About this exercise
Retype every entry below without any change.

Supplied entries
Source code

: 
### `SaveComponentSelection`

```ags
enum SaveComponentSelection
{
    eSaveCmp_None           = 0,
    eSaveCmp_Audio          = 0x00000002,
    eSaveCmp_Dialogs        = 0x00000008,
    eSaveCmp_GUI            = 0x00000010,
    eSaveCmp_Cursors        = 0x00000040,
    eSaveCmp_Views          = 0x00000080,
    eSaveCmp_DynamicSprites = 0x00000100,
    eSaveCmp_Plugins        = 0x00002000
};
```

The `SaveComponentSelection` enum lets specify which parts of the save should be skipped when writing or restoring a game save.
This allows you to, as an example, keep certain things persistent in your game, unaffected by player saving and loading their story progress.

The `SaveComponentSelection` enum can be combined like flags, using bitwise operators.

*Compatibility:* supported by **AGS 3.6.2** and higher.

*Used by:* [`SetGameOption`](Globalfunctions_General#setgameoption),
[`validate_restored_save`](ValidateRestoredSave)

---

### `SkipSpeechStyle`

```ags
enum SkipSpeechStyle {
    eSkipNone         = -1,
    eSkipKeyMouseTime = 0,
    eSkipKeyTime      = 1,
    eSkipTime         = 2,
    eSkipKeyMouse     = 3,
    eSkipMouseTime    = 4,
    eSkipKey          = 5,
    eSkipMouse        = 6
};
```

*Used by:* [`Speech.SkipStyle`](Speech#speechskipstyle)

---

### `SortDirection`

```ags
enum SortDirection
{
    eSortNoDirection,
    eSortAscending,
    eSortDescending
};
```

Task solution
Source code

: 
### `SaveComponentSelection`

```ags
enum SaveComponentSelection
{
    eSaveCmp_None           = 0,
    eSaveCmp_Audio          = 0x00000002,
    eSaveCmp_Dialogs        = 0x00000008,
    eSaveCmp_GUI            = 0x00000010,
    eSaveCmp_Cursors        = 0x00000040,
    eSaveCmp_Views          = 0x00000080,
    eSaveCmp_DynamicSprites = 0x00000100,
    eSaveCmp_Plugins        = 0x00002000
};
```

The `SaveComponentSelection` enum lets specify which parts of the save should be skipped when writing or restoring a game save.
This allows you to, as an example, keep certain things persistent in your game, unaffected by player saving and loading their story progress.

The `SaveComponentSelection` enum can be combined like flags, using bitwise operators.

*Compatibility:* supported by **AGS 3.6.2** and higher.

*Used by:* [`SetGameOption`](Globalfunctions_General#setgameoption),
[`validate_restored_save`](ValidateRestoredSave)

---

### `SkipSpeechStyle`

```ags
enum SkipSpeechStyle {
    eSkipNone         = -1,
    eSkipKeyMouseTime = 0,
    eSkipKeyTime      = 1,
    eSkipTime         = 2,
    eSkipKeyMouse     = 3,
    eSkipMouseTime    = 4,
    eSkipKey          = 5,
    eSkipMouse        = 6
};
```

*Used by:* [`Speech.SkipStyle`](Speech#speechskipstyle)

---

### `SortDirection`

```ags
enum SortDirection
{
    eSortNoDirection,
    eSortAscending,
    eSortDescending
};
```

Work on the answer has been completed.